▶ 練習問題 A
次の(i)〜(iii)が、あとに示すキャリア紹介の文章の内容と合っているかどうか、それぞれ「はい」か「いいえ」で答え、判断の決め手となる本文の語句をそのまま引用してください。(i) 入社前にパソコンスクールで講師の経験を積んだ。(ii) 「ジュニア・プログラミング検定」の開発プロジェクトには、会社から指名されて参加した。(iii) 2024年に商品開発部のマネージャーになった。

######

2010年株式会社サーティファイに入社。大学卒業後は音楽の道を考えるも断念。職業訓練校でパソコンスキルを学び、その後スクールでの教材開発担当や講師として経験を積むなかで、“学びを支える仕組み”に関心を持つ。サーティファイに入社後は、officeソフトや情報処理分野などの検定開発を経て、「ジュニア・プログラミング検定」の立ち上げに携わる。現在は商品開発部のマネージャーとして新たな検定づくりに取り組む。

これまでのキャリア
入社前
大学卒業後、パソコンスクールでの教材開発担当や講師として経験を積む。
1年目
資格や検定の開発・主催などの事業を展開する株式会社サーティファイにて、検定試験・対策教材の開発に従事。
7年目
自ら手を挙げ、小学生を対象とした「ジュニア・プログラミング検定」の開発プロジェクトに参加。
15年目以降
2024年に商品開発部のマネージャーとなり、現在は検定を通して学びの可能性を広げるべく奔走中。

音楽の道から、学びをデザインする仕事へ。

######

▶ 練習問題 B
下のリストのうち、「You are a GUI」を含む行から「This screenshot has」を含む行までを、その両端の行も含めて一字一句変えずに書き出してください。

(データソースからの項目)
######

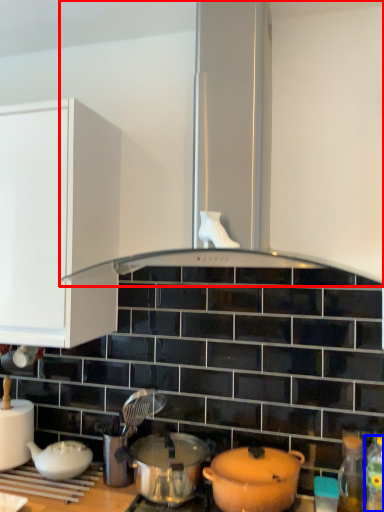
Question: Which of the following is the farthest to the observer, exhaust hood (highlighted by a red box) or bottle (highlighted by a blue box)?

Choices:
 (A) exhaust hood
 (B) bottle

Answer: (B)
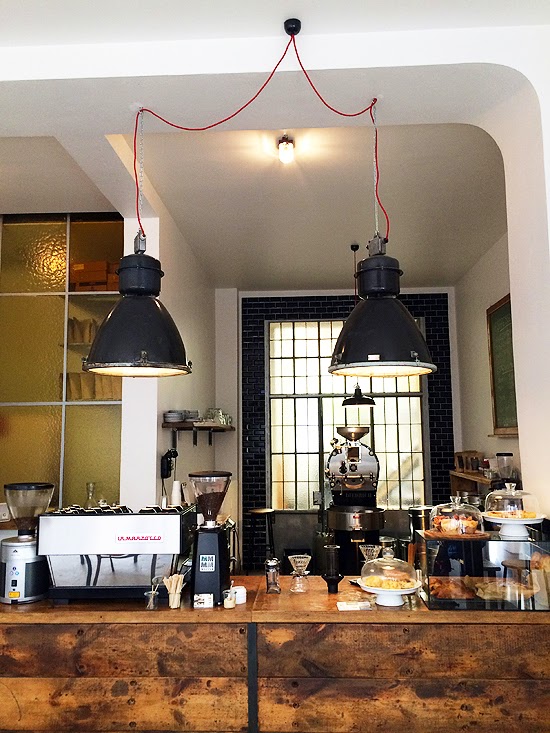
What are the coordinates of `shelf` in the screenshot? It's located at (197, 427).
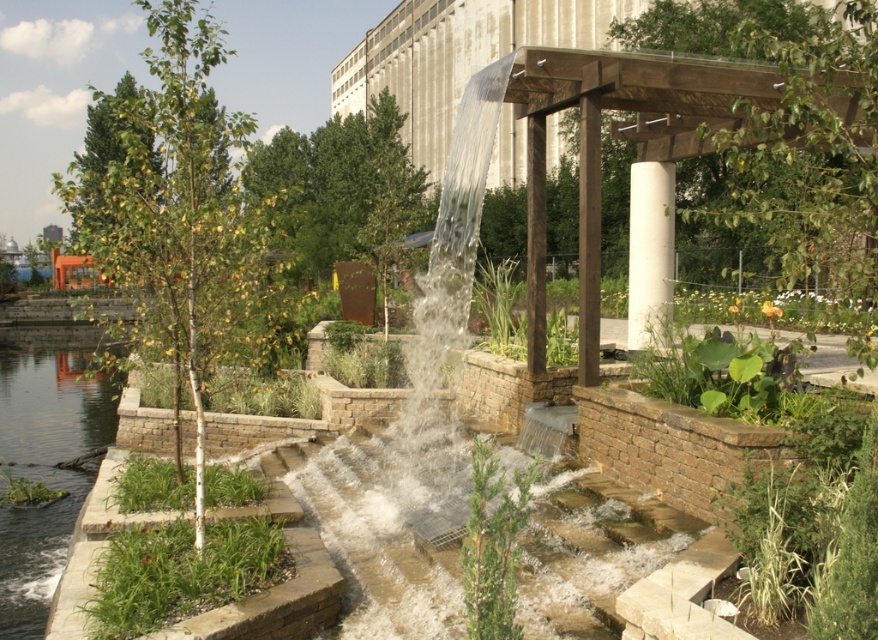
In the scene shown: Who is shorter, clear water at lower left or white smooth column at center?

Standing shorter between the two is white smooth column at center.

Is clear water at lower left in front of white smooth column at center?

Yes, it is.

You are a GUI agent. You are given a task and a screenshot of the screen. Output one action in this format:
    pyautogui.click(x=<x>, y=<y>)
    Task: Click on the clear water at lower left
    This screenshot has width=878, height=640.
    Given the screenshot: What is the action you would take?
    pyautogui.click(x=45, y=456)

Where is `clear water at lower left`? clear water at lower left is located at coordinates (45, 456).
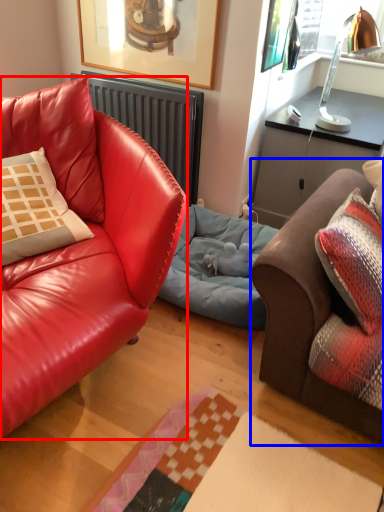
Question: Which object appears farthest to the camera in this image, studio couch (highlighted by a red box) or studio couch (highlighted by a blue box)?

Choices:
 (A) studio couch
 (B) studio couch

Answer: (B)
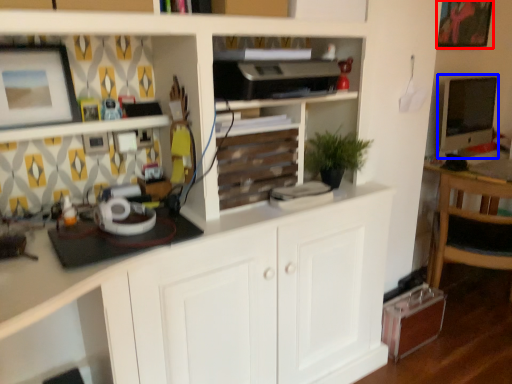
Question: Which object is further to the camera taking this photo, picture frame (highlighted by a red box) or computer monitor (highlighted by a blue box)?

Choices:
 (A) picture frame
 (B) computer monitor

Answer: (B)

######

▶ 解答 A
(i) はい。「大学卒業後、パソコンスクールでの教材開発担当や講師として経験を積む。」
(ii) いいえ。「自ら手を挙げ、小学生を対象とした「ジュニア・プログラミング検定」の開発プロジェクトに参加。」
(iii) はい。「2024年に商品開発部のマネージャーとなり」

▶ 解答 B
You are a GUI agent. You are given a task and a screenshot of the screen. Output one action in this format:
    pyautogui.click(x=<x>, y=<y>)
    Task: Click on the clear water at lower left
    This screenshot has width=878, height=640.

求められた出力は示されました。